# IP Addresses and iTunes Home Sharing - Halp!



## Zoom-boing (Jan 11, 2010)

Ok, iTunes home sharing was working a few weeks ago.  It's a nice feature that allows you to 'share' the libraries on (up to 5) computers in the house.  We got a new desktop and now it's not working.  We're getting the following message when we try to load my daughter's itunes library from her laptop:  "firewall software needs to be set to allow communication on port 3689".  What does this mean and how do I change the firewall setting to allow communications on port 3689?  We have Norton.

We're also getting a message - randomly - that says "another computer on this network has the same IP address".  All three computers (desktop, our laptop, daughter's laptop) have the same IP address.  We have to constantly reset the router/modem because either our laptop or the daughter's laptop isn't connected to the internet, only local access is allowed.

I think the IP address thing is part of the itunes home sharing problem but I have no idea.  Can anyone offer any advice?  Help?   Info?  Anyone?  Bueller?


----------



## Darkwind (Jan 11, 2010)

Configuring firewalls on a Mac for use with Apple TV

unblocking port 3689 for iTunes sharing? [Archive] - Mac Forums


----------



## Zoom-boing (Jan 12, 2010)

The above links didn't work, so I started goggle searching 'port 3689' - which is itunes dedicated - and I found enough info to figure out how to fix the problemo.

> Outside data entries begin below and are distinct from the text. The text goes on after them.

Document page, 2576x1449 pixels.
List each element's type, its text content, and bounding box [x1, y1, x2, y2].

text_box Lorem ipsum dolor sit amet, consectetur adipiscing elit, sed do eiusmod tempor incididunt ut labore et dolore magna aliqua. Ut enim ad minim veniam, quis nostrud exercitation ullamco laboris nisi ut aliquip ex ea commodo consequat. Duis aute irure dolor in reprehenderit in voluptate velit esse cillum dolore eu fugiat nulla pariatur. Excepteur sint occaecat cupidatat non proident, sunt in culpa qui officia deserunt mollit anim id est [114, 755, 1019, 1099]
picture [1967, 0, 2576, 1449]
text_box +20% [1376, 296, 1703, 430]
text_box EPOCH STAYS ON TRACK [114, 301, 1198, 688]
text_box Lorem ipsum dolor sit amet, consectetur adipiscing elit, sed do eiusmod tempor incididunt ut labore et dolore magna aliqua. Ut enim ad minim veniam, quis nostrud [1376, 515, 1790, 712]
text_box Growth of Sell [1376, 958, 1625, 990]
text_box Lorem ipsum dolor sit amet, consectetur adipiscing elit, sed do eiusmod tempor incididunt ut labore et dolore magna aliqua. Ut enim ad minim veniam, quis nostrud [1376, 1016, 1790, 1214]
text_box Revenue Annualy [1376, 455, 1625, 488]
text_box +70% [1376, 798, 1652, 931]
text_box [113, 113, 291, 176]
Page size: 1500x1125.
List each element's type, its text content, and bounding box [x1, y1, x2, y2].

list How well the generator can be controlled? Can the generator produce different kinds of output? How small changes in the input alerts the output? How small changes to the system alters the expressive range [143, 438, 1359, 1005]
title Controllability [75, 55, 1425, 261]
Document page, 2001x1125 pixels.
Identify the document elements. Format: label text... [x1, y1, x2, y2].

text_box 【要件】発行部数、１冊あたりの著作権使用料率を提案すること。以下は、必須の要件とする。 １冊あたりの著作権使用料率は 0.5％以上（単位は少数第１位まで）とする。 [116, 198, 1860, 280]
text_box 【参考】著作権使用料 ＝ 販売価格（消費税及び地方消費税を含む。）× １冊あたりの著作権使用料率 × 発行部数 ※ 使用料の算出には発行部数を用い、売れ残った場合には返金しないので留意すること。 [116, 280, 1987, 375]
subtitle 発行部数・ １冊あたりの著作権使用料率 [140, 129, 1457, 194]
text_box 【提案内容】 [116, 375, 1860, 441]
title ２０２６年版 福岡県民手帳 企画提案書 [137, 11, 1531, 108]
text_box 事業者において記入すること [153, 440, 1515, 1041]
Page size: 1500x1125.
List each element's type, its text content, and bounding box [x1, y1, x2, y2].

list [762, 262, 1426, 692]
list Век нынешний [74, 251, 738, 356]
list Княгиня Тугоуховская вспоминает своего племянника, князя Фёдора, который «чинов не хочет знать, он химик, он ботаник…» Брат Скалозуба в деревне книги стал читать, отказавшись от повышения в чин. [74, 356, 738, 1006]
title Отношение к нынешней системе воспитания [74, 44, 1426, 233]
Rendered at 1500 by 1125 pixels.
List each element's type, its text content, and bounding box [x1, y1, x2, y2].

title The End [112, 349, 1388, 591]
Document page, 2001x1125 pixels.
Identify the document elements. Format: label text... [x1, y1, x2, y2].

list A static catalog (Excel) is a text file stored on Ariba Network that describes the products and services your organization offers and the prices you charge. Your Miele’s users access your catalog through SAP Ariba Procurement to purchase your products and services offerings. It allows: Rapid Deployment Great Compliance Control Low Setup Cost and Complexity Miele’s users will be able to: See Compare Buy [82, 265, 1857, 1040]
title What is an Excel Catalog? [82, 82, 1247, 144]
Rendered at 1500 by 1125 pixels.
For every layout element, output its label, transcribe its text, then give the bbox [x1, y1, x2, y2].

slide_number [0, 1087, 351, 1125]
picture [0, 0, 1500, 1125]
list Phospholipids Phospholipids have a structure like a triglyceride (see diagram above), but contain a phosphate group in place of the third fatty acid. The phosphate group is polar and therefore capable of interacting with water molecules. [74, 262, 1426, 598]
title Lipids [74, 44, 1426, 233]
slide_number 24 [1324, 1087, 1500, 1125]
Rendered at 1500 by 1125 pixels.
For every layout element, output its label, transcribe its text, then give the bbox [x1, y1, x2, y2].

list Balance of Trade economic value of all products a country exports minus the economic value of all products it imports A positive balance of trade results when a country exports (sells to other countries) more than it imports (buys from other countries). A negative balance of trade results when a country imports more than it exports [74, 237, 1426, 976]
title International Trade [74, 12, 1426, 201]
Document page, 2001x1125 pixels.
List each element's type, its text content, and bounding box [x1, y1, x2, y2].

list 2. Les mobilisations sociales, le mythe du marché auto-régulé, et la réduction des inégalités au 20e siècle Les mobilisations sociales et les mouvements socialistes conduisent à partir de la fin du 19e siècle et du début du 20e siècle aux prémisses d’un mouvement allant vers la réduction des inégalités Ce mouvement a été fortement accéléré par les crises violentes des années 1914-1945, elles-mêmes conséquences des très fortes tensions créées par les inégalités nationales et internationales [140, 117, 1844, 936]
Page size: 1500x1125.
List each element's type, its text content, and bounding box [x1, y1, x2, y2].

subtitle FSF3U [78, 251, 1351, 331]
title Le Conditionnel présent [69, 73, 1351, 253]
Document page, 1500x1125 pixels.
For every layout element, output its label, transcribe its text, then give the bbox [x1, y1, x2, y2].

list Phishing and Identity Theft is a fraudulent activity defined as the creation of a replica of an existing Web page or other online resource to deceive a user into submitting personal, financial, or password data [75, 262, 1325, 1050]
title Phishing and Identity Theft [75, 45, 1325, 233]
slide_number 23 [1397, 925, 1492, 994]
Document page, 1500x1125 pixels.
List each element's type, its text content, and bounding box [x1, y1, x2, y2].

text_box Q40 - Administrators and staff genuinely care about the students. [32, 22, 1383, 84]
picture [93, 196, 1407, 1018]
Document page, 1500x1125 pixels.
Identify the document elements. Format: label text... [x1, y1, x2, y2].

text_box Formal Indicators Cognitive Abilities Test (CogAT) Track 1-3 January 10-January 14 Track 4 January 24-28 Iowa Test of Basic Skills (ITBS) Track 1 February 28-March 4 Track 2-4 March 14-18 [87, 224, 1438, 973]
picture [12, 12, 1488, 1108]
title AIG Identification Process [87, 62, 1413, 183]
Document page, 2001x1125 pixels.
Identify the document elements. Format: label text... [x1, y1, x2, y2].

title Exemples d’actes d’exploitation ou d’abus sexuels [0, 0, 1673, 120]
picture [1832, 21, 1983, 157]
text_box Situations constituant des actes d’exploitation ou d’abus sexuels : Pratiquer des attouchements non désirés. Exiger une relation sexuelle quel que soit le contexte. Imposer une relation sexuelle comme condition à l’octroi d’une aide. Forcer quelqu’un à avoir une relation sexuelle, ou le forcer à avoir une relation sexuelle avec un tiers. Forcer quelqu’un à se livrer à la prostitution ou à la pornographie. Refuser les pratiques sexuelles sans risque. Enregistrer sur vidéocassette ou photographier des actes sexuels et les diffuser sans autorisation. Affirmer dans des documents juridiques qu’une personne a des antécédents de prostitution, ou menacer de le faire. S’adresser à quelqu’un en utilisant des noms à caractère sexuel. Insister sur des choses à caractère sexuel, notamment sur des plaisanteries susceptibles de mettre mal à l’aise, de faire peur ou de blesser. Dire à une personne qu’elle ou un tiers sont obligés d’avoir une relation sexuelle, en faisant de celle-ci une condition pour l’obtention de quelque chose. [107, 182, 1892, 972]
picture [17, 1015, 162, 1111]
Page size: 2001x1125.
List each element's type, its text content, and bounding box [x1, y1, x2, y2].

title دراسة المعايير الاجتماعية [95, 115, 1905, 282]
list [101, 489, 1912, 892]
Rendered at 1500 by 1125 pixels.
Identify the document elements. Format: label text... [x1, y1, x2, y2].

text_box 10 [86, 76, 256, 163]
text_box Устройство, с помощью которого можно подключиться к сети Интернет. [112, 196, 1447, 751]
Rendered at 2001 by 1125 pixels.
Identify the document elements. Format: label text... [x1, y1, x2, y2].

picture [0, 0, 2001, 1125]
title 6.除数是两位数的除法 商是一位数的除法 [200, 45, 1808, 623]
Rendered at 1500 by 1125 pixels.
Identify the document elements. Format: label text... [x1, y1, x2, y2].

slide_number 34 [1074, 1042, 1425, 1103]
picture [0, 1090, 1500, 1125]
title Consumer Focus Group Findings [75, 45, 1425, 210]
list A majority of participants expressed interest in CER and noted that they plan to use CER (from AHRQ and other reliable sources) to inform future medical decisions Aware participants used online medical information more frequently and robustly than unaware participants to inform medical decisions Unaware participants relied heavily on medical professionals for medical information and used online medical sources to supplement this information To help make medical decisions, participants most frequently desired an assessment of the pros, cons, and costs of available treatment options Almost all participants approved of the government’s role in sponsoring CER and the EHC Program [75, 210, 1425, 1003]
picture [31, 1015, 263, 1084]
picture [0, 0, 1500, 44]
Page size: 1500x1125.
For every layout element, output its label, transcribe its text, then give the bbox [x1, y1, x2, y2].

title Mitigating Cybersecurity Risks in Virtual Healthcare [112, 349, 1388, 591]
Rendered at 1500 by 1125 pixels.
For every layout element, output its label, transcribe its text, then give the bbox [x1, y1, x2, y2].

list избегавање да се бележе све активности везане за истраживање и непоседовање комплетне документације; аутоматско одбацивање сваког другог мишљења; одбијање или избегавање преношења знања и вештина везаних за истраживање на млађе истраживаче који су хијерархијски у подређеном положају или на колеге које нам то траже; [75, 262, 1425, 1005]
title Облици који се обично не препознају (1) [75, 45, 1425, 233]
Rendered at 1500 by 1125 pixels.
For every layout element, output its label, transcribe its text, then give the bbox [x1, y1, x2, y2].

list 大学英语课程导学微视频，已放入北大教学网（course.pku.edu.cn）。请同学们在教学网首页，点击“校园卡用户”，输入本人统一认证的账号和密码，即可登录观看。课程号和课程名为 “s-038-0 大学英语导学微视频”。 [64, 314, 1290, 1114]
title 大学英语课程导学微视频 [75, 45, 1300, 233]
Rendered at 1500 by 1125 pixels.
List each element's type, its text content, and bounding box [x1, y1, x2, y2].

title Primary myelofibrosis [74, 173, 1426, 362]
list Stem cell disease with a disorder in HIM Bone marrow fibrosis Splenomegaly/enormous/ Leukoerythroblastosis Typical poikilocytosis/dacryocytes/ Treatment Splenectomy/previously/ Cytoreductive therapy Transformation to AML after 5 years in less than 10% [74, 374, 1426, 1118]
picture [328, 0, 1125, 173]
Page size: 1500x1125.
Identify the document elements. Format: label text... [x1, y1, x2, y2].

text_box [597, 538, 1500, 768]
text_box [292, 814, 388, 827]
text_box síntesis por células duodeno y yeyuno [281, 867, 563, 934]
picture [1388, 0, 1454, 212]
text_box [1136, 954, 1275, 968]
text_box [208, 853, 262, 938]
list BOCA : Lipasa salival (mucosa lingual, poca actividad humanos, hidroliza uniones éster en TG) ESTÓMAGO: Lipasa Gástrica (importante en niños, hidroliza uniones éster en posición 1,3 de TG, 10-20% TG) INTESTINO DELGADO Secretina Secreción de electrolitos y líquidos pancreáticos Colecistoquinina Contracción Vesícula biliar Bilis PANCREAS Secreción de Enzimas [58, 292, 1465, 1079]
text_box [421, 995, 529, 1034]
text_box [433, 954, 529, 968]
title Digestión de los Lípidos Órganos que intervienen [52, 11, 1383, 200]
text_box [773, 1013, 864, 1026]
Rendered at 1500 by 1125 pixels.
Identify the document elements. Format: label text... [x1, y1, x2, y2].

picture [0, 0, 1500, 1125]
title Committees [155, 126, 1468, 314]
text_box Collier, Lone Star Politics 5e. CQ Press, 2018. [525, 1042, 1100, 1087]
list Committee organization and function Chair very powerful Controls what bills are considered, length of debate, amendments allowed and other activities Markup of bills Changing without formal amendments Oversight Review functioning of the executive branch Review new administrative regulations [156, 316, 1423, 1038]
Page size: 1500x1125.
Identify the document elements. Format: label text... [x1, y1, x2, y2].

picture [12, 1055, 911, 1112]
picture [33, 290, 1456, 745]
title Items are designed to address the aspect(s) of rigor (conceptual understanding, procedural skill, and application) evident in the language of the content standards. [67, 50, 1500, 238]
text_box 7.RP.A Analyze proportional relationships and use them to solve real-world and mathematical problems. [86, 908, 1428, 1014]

Control panel, network and internet, view network computers and devices, right clicked on our router (Linksys), went into settings, added the Linksys IP address (not the computer's IP address, which changes; Linksys IP is static), and 3689 TCP for external and internal ports.  Home sharing now works!  

Now if I can just figure out why we have to randomly reset the modem cause of college kid's laptop . . . .


----------



## Zoom-boing (Jan 12, 2010)

AAAggghhhhh!!!!!!   It was working fine, I was browsing my daughter's itunes library, I was able to move some songs into mine then . . . . the home sharing libraries disappeared.  Then they came back but I couldn't access anything as no songs appeared in the library.  I don't know if it's our computers or an itunes bug.  Just when I thought I had fixed it too.  If I figure it out I'll post in here.  <sigh>


----------